PAGE EXTRACT:
It will also be important to make the most of the recently started “Conference on the Future of Europe”, creating a real opportunity for citizens to have a chance to discuss the constitutional arrangements of the EU, as also demanded by the Citizens Take Over Europe coalition.
Most importantly, we need to make the European Union an open, outward looking and inspiring project that makes all Europeans feel proud. This means being welcoming to refugees fleeing wars and misery as well as welcoming Europeans living in countries who want to join the union because they believe in its future and values.
There is one country which has made clear in every possible way that it is European and wants to be part of the EU. It is Scotland. The Scottish people voted to remain in the EU in the Brexit referendum in 2016 and have since decided they want to have a referendum to leave the UK to join the EU. Scotland is an open, outward looking and inspiring nation that can do a huge deal to help the EU fulfil its potential. For these reasons, the author of this letter wrote to EU leaders last April to ask to prepare to welcome Scotland to the EU. Please read about this initiative and consider signing its demand on the Europe for Scotland website.
Conversely, it will be crucial to seriously challenge the authoritarian drift in Eastern Europe and assert the European rule of law as a bastion for democracy, freedom of expression and civil rights, making EU money conditional on the respect of core values. We must not condone in any circumstance authoritarian behaviour within the EU.
Much more will need to be done to make the EU a project that inspires hope in all its citizens and workers. It is imperative to transfer more power and wealth from the top to the bottom, levelling up and strengthening workers’ rights across the Union; bringing about a serious crackdown on tax avoidance, tax havens and tax evasion as well as serious taxation on financial transactions. It is time to make all efforts to bring social justice to the core of the EU project.
Finally, some thoughts on Angela Merkel, the recipient of our letter and one the most significant figures in European politics in the last few decades.
It is fair to ask whether she did what we asked her to do in our letter.
We asked her to lead the action in the European Council to “signal to the world that Europeans stand together in the face of this crisis and are ready to do whatever it takes to preserve our union and in fact strengthen it in the face of hardship”.
It is fair to say that she played a significant role in that agreement. Without her role in bringing Germany and much of Northern Europe on board, we reckon, it wouldn’t have come about.
On the 26th of September 2021, Germany will choose a new Parliament. A new government will eventually arise ending her 16 years long chancellorship, the first woman in this role. Depending on when the negotiations for the new government will end, she might go down in history as the longest serving German chancellor, a record also for equivalent roles in the EU.
As she approaches the end of her political career, it is interesting to look back at her European legacy.
At the beginning of the twenty-tens decade, during the Greek crisis, shameful rhetoric from her party and a litany of short sighted European decisions had tarnished the EU’s reputation in the world, as well as Germany’s in southern Europe. Few think the best Merkel could do was to keep Greece in the euro, which she did. Many think she should have done more to help Greece. Like many, we believe that the handling of the Greek crisis triggered a crisis of legitimacy for the European project.

WHAT NEEDS TO BE DONE:
Continue the piece about the EU and Angela Merkel's European legacy, starting right after its final sentence.

EXTRACTED DATA:

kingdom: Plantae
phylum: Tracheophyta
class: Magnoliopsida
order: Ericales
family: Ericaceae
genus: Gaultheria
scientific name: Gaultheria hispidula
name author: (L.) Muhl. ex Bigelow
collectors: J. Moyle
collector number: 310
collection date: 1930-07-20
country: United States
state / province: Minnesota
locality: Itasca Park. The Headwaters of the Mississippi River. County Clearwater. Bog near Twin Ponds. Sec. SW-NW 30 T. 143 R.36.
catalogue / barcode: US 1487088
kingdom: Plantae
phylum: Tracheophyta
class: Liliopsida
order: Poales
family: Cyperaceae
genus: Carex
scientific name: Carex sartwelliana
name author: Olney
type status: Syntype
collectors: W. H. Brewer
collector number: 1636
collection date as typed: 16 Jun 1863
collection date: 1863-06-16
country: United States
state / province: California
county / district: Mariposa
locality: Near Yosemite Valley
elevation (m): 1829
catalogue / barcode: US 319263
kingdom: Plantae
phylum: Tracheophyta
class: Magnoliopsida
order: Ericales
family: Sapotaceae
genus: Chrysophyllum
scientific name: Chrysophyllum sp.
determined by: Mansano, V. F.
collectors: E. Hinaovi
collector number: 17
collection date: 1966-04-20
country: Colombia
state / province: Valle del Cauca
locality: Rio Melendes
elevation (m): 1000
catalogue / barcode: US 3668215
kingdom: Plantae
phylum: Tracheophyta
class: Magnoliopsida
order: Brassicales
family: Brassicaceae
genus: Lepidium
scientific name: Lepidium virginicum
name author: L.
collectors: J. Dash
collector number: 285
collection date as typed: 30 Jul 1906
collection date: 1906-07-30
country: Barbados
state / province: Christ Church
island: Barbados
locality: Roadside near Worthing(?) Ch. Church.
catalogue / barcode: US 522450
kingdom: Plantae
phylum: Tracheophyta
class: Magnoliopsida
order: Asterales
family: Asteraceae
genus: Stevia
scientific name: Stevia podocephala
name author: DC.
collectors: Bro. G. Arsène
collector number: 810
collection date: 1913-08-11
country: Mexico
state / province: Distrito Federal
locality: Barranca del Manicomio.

TASK ANSWER:
The years that followed partially redressed those mistakes.
In 2015, her decision to welcome a million refugees shunned a new light on Merkel’s Germany and gained the admiration of many. Conversely, Germany’s support to deals to keep migrants outside the EU borders like the ‘statement of cooperation’ between EU states and the Turkish Government, the following year, sparked widespread and justified criticisms. Still, Merkel’s name will be forever associated with her 2015 decision.
In 2016 and in the years following Brexit and the election of the new American President Donald Trump, Merkel embodied a strong opposition to reactionary populism, defending the legacy of the Paris climate accord while also standing up for democracy and human rights.
In 2019, her stark opposition to a no-deal Brexit was much needed common sense in a difficult negotiation between the EU and the UK. Throughout the Brexit negotiation, Merkel was often the “adult in the room” who helped steer the EU towards a non acrimonious relationship with the UK government.
In 2020, when the pandemic arrived in Europe, she proved her abilities as a chancellor and as a physicist when she recognised the depth of the sanitary emergency before many other European leaders.
Merkel’s Germany has therefore seen its reputation increase over the years becoming a country many Europeans look forward to for leadership. We don’t look forward to nations leading other nations but to citizens taking action and act collectively to build a European democracy.
We strongly believe that the continuous process of European democratic integration is the only way forward for us Europeans to have a voice on the globalised world in search of a governance, our best chance to safeguard our common goods and collective wellbeing from the corrosive rhetoric and damaging policies of nationalists and xenophobes and our best chance to set an example of democratic cooperation that can inspire nations and citizens of other continents.
With the Next Generation EU agreement, Merkel helped shape the Europe of tomorrow. In doing so, she followed her predecessors Brandt and Kohl in the best tradition of German European policy and consolidated her European legacy.
For the sake of our shared European future, we must hope that tradition and that legacy will be continued.
Long may live our European Germany.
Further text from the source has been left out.